* ACTIVITY:
Omit every picture, then give all the entries again exactly.

SUPPLIED MATERIAL START

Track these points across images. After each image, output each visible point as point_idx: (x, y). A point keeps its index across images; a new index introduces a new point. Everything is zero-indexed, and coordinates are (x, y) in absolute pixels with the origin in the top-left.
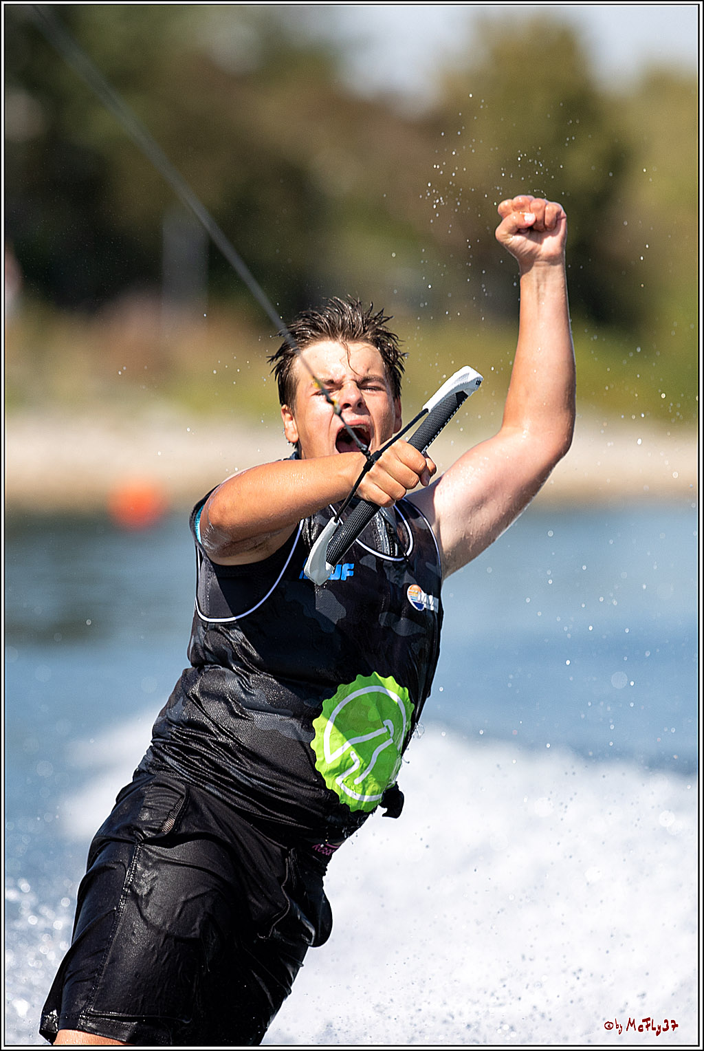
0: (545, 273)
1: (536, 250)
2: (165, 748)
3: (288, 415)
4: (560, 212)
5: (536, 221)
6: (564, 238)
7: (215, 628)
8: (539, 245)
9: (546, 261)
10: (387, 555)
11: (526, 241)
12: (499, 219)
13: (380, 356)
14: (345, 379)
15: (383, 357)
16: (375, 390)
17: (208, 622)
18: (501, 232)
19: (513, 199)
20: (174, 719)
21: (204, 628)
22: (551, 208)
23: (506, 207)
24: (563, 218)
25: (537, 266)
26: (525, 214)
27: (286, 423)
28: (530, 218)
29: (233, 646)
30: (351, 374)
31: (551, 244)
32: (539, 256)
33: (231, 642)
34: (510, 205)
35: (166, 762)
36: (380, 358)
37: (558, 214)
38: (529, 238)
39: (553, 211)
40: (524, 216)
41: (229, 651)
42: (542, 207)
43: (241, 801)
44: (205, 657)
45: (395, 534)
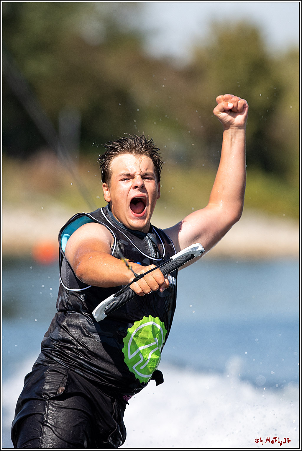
0: (236, 132)
1: (232, 121)
2: (52, 352)
3: (106, 188)
4: (246, 104)
5: (233, 107)
6: (246, 117)
7: (73, 294)
8: (234, 118)
9: (236, 127)
10: (153, 258)
11: (227, 116)
12: (216, 104)
13: (152, 162)
14: (136, 174)
15: (153, 162)
16: (150, 179)
17: (69, 291)
18: (216, 110)
19: (223, 95)
20: (55, 338)
21: (67, 294)
22: (241, 102)
23: (220, 99)
24: (247, 107)
25: (232, 129)
26: (228, 103)
27: (105, 192)
28: (230, 106)
29: (82, 302)
30: (139, 172)
31: (240, 119)
32: (233, 124)
33: (81, 301)
34: (222, 98)
35: (54, 359)
36: (152, 163)
37: (244, 105)
38: (229, 114)
39: (242, 103)
40: (227, 104)
41: (81, 305)
42: (237, 101)
43: (92, 376)
44: (68, 307)
45: (157, 247)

SUPPLIED MATERIAL END

* RESULT OF THE TASK:
Track these points across images. After each image, output each visible point as point_idx: (x, y). A point keeps its index across images; a new index introduces a new point. Everything is zero-indexed, and coordinates are (x, y) in absolute pixels with the origin in the top-left.
0: (545, 273)
1: (536, 250)
2: (165, 748)
3: (288, 415)
4: (560, 212)
5: (536, 221)
6: (564, 238)
7: (215, 628)
8: (539, 245)
9: (546, 261)
10: (387, 555)
11: (526, 241)
12: (499, 219)
13: (380, 356)
14: (345, 379)
15: (383, 357)
16: (375, 390)
17: (208, 622)
18: (501, 232)
19: (513, 199)
20: (174, 719)
21: (204, 628)
22: (551, 208)
23: (506, 207)
24: (563, 218)
25: (537, 266)
26: (525, 214)
27: (286, 423)
28: (530, 218)
29: (233, 646)
30: (351, 374)
31: (551, 244)
32: (539, 256)
33: (231, 642)
34: (510, 205)
35: (166, 762)
36: (380, 358)
37: (558, 214)
38: (529, 238)
39: (553, 211)
40: (524, 216)
41: (229, 651)
42: (542, 207)
43: (241, 801)
44: (205, 657)
45: (395, 534)
0: (236, 132)
1: (232, 121)
2: (52, 352)
3: (106, 188)
4: (246, 104)
5: (233, 107)
6: (246, 117)
7: (73, 294)
8: (234, 118)
9: (236, 127)
10: (153, 258)
11: (227, 116)
12: (216, 104)
13: (152, 162)
14: (136, 174)
15: (153, 162)
16: (150, 179)
17: (69, 291)
18: (216, 110)
19: (223, 95)
20: (55, 338)
21: (67, 294)
22: (241, 102)
23: (220, 99)
24: (247, 107)
25: (232, 129)
26: (228, 103)
27: (105, 192)
28: (230, 106)
29: (82, 302)
30: (139, 172)
31: (240, 119)
32: (233, 124)
33: (81, 301)
34: (222, 98)
35: (54, 359)
36: (152, 163)
37: (244, 105)
38: (229, 114)
39: (242, 103)
40: (227, 104)
41: (81, 305)
42: (237, 101)
43: (92, 376)
44: (68, 307)
45: (157, 247)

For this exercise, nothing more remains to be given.